◆ **Task**:
Using the data that follows, give the number of lines in which the word "plant" occurs. Write only the number.

◆ **Records to process**:
***

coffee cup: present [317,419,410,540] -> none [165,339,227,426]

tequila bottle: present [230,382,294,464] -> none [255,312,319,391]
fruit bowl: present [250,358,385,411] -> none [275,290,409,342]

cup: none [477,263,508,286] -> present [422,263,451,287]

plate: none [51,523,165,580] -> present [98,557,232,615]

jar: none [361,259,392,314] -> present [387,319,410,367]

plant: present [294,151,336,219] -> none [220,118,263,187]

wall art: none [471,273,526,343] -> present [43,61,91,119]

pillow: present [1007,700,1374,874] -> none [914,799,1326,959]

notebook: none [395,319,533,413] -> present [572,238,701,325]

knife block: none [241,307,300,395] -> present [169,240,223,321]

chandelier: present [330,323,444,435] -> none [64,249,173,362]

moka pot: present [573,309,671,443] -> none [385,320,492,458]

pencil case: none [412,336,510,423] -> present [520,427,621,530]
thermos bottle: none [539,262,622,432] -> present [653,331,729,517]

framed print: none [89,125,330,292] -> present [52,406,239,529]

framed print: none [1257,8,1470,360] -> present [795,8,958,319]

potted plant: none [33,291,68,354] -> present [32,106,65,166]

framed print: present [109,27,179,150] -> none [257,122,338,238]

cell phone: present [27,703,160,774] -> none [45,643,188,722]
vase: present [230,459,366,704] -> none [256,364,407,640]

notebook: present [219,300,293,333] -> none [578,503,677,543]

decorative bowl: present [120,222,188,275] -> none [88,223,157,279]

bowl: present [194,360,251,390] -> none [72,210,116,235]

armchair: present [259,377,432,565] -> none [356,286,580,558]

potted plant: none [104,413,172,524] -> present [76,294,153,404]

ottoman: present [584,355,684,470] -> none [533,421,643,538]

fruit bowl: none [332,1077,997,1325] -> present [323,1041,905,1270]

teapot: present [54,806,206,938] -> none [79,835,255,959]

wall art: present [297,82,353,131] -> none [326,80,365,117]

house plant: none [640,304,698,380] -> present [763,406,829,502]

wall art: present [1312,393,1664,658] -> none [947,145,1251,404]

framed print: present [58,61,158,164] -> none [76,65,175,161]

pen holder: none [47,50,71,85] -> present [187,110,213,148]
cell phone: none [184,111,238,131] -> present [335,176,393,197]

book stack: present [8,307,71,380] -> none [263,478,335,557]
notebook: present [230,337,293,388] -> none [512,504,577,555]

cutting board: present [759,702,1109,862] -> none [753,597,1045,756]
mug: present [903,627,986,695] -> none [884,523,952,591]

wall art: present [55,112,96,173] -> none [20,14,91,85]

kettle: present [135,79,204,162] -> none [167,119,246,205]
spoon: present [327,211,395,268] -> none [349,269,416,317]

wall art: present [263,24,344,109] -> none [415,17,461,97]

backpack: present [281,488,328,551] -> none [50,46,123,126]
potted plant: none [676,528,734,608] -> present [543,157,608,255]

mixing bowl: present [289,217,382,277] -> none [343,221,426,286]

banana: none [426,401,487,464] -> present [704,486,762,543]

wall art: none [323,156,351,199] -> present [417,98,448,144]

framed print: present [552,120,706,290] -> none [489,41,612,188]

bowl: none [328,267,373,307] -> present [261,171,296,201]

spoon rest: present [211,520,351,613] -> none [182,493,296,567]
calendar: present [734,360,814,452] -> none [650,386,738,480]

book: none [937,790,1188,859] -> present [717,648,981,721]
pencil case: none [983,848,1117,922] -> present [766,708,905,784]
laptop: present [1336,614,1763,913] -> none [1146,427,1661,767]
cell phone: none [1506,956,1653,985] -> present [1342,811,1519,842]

***

◆ **Answer below**:
5